•  
  •  
  •  
  •  
  •  
  •  
  •  
  •  
  •  
  •  
  •  
  •  
  •  
  •  
  •  
  •  
  •  
  •  
  •  
  •  
  •  
  •  
  •  
  •  

L’Alaska et le Yukon aux prises avec des glissements de terrain de plus en plus fréquents

Plan large du site du glissement de terrain de Haines, en Alaska, photographié en 2022.

En décembre 2020, à Haines, en Alaska, un glissement de terrain avait emporté plusieurs maisons et tué deux habitants.
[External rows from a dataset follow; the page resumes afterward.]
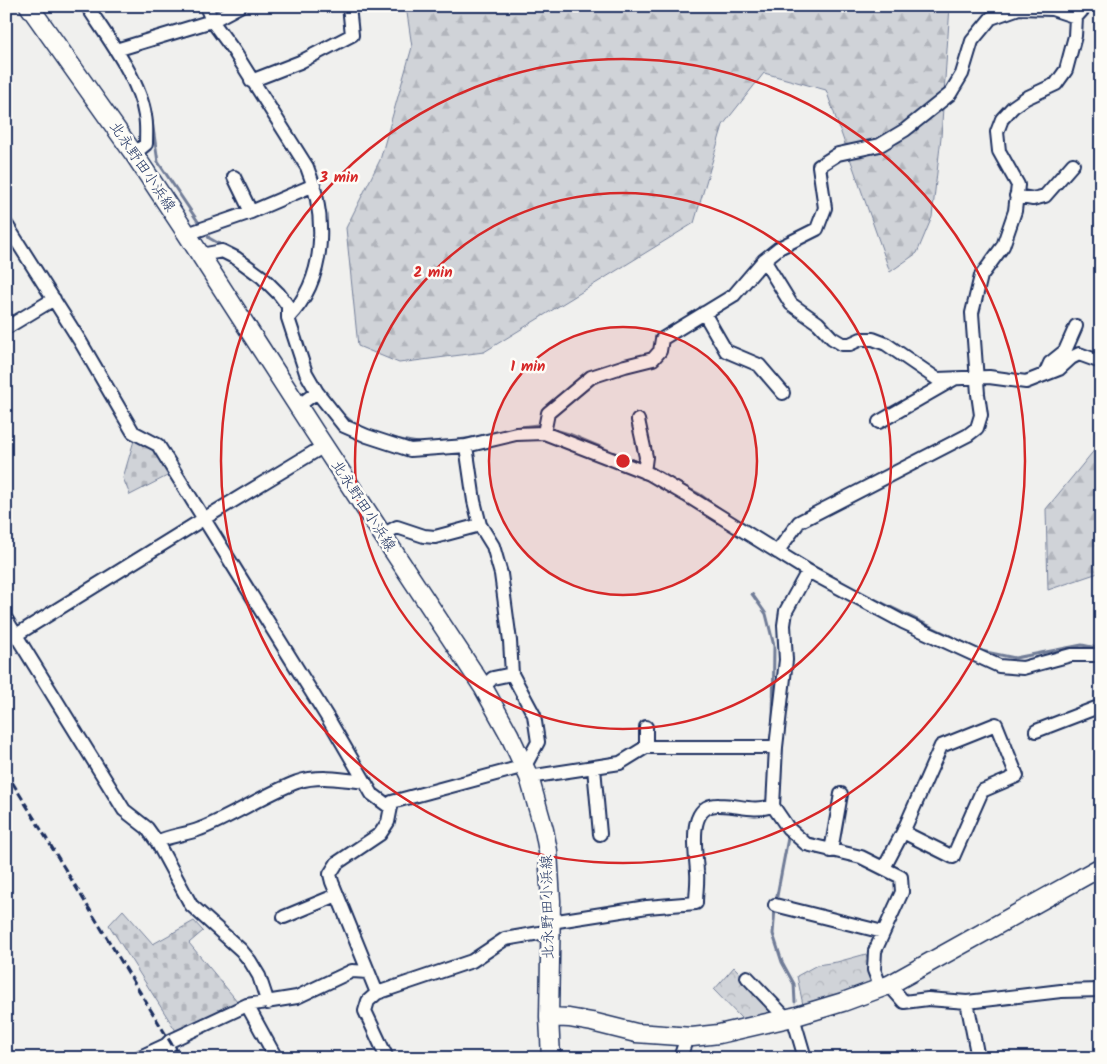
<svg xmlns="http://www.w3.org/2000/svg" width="1107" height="1064" font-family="Kalam,'Klee One',sans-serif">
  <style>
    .forest { fill: url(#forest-firs); stroke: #76819b }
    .cemetery { fill: url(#cemetery-stones); stroke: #76819b }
    .park { fill: url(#park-crowns); stroke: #76819b }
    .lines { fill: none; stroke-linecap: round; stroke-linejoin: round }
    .stream { stroke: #6f7b97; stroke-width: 3 }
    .street-casing { stroke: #1b2f5e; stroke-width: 16 }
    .secondary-casing { stroke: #1b2f5e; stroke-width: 21 }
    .street { stroke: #fdfcf7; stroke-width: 12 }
    .secondary { stroke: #fdfcf7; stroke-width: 18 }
    .rail { stroke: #1b2f5e; stroke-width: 3; stroke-dasharray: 8 4; stroke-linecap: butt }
    .ring { fill: none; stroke: #d62828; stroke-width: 2.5 }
    .labels { text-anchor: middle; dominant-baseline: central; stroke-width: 5; stroke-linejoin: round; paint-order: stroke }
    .street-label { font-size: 15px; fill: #1b2f5e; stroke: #fdfcf7 }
    .centre { fill: #d62828; stroke: #fdfcf7; stroke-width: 2.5 }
    .ring-label { font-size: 15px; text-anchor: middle; font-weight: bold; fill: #d62828; stroke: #fdfcf7; stroke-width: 5; stroke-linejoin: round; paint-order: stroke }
  </style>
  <defs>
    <pattern id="forest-firs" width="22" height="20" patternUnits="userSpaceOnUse" patternTransform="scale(1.25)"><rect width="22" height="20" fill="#d0d3d8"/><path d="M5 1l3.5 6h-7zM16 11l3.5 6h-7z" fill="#b2b5bc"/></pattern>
    <pattern id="cemetery-stones" width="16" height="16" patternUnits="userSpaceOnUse" patternTransform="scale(1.25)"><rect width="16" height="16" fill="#d0d3d8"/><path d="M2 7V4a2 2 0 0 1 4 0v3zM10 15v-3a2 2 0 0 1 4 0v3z" fill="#b2b5bc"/></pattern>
    <pattern id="park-crowns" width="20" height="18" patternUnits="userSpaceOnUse" patternTransform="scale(1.25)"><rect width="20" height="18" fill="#d0d3d8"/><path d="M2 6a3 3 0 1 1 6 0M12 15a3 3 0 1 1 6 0" fill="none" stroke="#b2b5bc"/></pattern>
  </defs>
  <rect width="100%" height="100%" fill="#f0f0ee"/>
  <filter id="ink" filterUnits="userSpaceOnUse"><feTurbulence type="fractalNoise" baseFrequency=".02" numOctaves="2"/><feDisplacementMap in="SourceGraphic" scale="10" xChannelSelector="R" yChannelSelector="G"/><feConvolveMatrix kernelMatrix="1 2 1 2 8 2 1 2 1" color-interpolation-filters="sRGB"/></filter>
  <g filter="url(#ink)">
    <path class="forest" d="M 406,6 L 950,6 L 941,137 L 932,217 L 917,253 L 890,272 L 826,90 L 764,73 L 723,125 L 694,223 L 484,352 L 399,363 L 358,346 L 346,228 L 380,160 L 412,47 Z
      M 1101,442 L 1101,572 L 1048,590 L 1046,509 Z"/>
    <path class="cemetery" d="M 135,437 L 156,449 L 171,474 L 130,495 L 123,478 Z
      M 123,910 L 153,944 L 194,921 L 203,931 L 189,943 L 238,1002 L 176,1031 L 109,925 Z"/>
    <path class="park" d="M 866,954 L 875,983 L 803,1005 L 797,976 L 817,965 L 837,962 Z
      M 734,967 L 776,1011 L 742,1019 L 714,990 Z"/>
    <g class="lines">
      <path class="stream" d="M 152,121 L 158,162 L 201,226
        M 205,231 L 209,238 L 225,247
        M 342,414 L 357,426
        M 513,428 L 537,425
        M 555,430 L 569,434 L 641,464
        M 395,439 L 418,443
        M 452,441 L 478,437
        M 668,478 L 699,494 L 720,509
        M 792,554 L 843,583
        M 752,594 L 766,614 L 774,646 L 773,723
        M 864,594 L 981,651 L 1015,658 L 1082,645 L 1101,649
        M 767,804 L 768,790
        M 776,901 L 788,838 L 785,832
        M 775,908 L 773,934 L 782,962 L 794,984 L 795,1002"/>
      <defs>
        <path id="street" d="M 87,6 C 107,37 140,80 145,116 C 147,125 146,135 146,144 L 134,154
          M 206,6 L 212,21 L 240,6
          M 116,50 L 212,21 L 234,51 L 307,167 C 327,216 327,278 288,318
          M 251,81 L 300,62 L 352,35 L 349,6
          M 234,177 L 251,212
          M 1016,196 L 1033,199 L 1045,196 L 1073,164
          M 6,224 L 80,341 L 133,432 L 158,445 L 329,720 L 372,794 L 391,808
          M 187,234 L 251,212 L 314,185
          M 201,255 L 222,251 L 236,258 L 262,277 L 279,294 L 288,306 L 288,318 L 306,373 L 317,392 L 344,426 L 367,436 L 410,450 L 466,446 L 516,434 L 544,433 L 650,474 L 686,495 L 808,571 L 903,622 L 999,666 L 1023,668 L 1071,655 L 1101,655
          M 764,260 L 791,304 L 818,323 L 832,338 L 842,344 L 850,344 L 861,339 L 873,339 L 886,344 L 937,379 L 989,377 L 1026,382 L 1059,369 L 1071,358 L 1079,354 L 1101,362
          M 704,313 L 726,351 L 759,365 L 783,393
          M 6,328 L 54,299
          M 1045,374 L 1050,363 L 1065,351 L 1076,326
          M 298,406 L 317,392
          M 638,420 L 646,457 L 644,472
          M 879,422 L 954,379
          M 544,433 L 548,413 L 591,377 L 625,366 L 653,359 L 660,351 L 662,339 L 734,295 L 764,260 L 779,248 L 817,229 L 825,208 L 819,166 L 838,154 L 880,145 L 905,130 L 950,94 L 962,74 L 972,41 L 991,18 L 1019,8 L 1052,9 L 1076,17
          M 382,535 L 397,527 L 424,536 L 435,537 L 480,525
          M 777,552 L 799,522 L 968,435 L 977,428 L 981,415 L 978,394 L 972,313 L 981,276 L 1003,246 L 1015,211 L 1018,185 L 999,151 L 997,132 L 1002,119 L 1013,107 L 1026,98 L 1056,84 L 1066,70 L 1075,36 L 1076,17 L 1086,6
          M 808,571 L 786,611 L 784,625 L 786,660 L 776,747 L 773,806 L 788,828 L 806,844 L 861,857 L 901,877 L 902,892 L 875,951 L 874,970 L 881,988
          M 6,619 L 124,810 L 147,828 L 157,842 L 191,905 L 241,950 L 250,961 L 259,976 L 268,1003
          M 16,635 L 205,518 L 324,446
          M 483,687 L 493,678 L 512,674
          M 646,727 L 646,747
          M 1036,731 L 1101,706
          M 594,768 L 600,834
          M 529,777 L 620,763 L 646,747 L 776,747
          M 157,842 C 170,835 186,835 200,829 C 233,816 263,795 297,782 C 318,775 342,779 365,782
          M 831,851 L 841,794
          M 884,868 L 903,832 L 941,746 L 996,724 L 1017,776 L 982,791 L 953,857 L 903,832
          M 775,905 L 883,932
          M 284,917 L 337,895
          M 551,922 L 647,907 L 696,903 C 696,893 698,882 697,872 C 696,851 686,804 719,805 C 739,805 752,812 773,806
          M 747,977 L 787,1019
          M 889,985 L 904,1002 L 928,999 L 967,1002 L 978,1058
          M 377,993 L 332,882 L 330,874 L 337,863 L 380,834 L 388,822 L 392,802 L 525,766 L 538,742 L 534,715 L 512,674 L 510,641 L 501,574 L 493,546 L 480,525 L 474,501 L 466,446
          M 967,1002 L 1061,991 L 1101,990
          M 247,1005 L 276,1058
          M 793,1017 L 805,1058
          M 166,1045 L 174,1058
          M 138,1058 L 166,1045 L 170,1041 L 247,1005 L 297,997 L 352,971 L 368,972
          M 387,1058 L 365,1011 L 368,1001 L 377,993 L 472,961 L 505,939 L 551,931
          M 680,1058 L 687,1037"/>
        <path id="secondary" d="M 29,6 L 134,154 L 183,228 L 314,431 L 483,687 L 509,734 L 529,777 L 544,830 L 548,851 L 551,901 L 549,1017 L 551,1058
          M 549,1017 L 569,1018 L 592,1022 L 636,1033 L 692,1037 L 719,1034 L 793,1017 L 843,1002 L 889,985 L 1101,867"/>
      </defs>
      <use href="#street" class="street-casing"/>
      <use href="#secondary" class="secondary-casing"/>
      <use href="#street" class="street"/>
      <use href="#secondary" class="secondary"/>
      <path class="rail" d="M 6,772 L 180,1058"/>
    </g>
  </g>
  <circle cx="623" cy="461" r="134" fill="#d62828" fill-opacity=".12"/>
  <g class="ring">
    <circle cx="623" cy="461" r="134"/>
    <circle cx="623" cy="461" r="268"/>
    <circle cx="623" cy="461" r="402"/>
  </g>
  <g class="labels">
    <g class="street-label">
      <text transform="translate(142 167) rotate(56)">北永野田小浜線</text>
      <text transform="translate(363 506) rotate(57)">北永野田小浜線</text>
      <text transform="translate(548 907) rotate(-91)">北永野田小浜線</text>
    </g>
  </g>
  <circle cx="623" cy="461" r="8" class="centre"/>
  <g class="ring-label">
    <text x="339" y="182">3 min</text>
    <text x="433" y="277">2 min</text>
    <text x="528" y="371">1 min</text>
  </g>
  <rect width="1107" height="1064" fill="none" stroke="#fdfcf7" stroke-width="25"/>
  <rect x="12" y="12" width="1082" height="1039" fill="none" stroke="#1b2f5e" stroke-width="2" filter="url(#ink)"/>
</svg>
Photo : Radio-Canada / Vincent Bonnay

Radio-Canada

En Alaska, la capitale Juneau a vu un glissement de terrain se déclencher en pleine ville, lundi. Seules trois maisons ont été endommagées et personne n’a été blessé. Ces phénomènes semblent toutefois se multiplier dans la région, tout comme au Yukon, ce qu'un géologue yukonnais attribue aux changements climatiques.

Le sol n’a jamais eu le temps de sécher! Nous avons eu plusieurs rivières atmosphériques, c'est juste l’effet cumulé de tant de pluie, auquel s’est ajouté un dernier déluge, constate la porte-parole de la Ville de Juneau, Meredith Thatcher.

Une voiture est écrasée sous les débris du glissement de terrain.

Le glissement de terrain de Juneau a endommagé trois maisons et renversé une voiture, sans pour autant faire des blessés.

Photo : Associated Press / Clarise Larson/The Juneau Empire via AP

Dans les heures précédant le glissement de terrain, la région a connu des records de précipitations. À Lena Point, à 24 kilomètres de la ville, il a été relevé un total de 7,72 centimètres de pluie en 24 h, un record depuis le début des mesures il y a environ 30 ans.

Ce glissement de terrain n’est que le dernier en date. Plus au Nord, la petite ville de Skagway fait aussi face à de nombreux éboulements en raison des précipitations, à tel point que le maire, en août, puis le gouverneur de l’État, la semaine dernière, ont déclaré l’état d’urgence.

Les conditions météorologiques sont montrées du doigt. Les fortes pluies qui se sont abattues sur la région durant l’été ont déstabilisé le sol et les glissements de terrain continuent de se multiplier.

Pour le maire de Skagway, Andrew Cremata, l'arrivée de l’hiver et ses plus faibles précipitations vont permettre à la situation de se calmer. Il pense déjà à la saison prochaine avec des travaux à entreprendre dès cet hiver, sachant qu’il s’attend à ce que sa ville fasse face à cette situation pendant un certain temps.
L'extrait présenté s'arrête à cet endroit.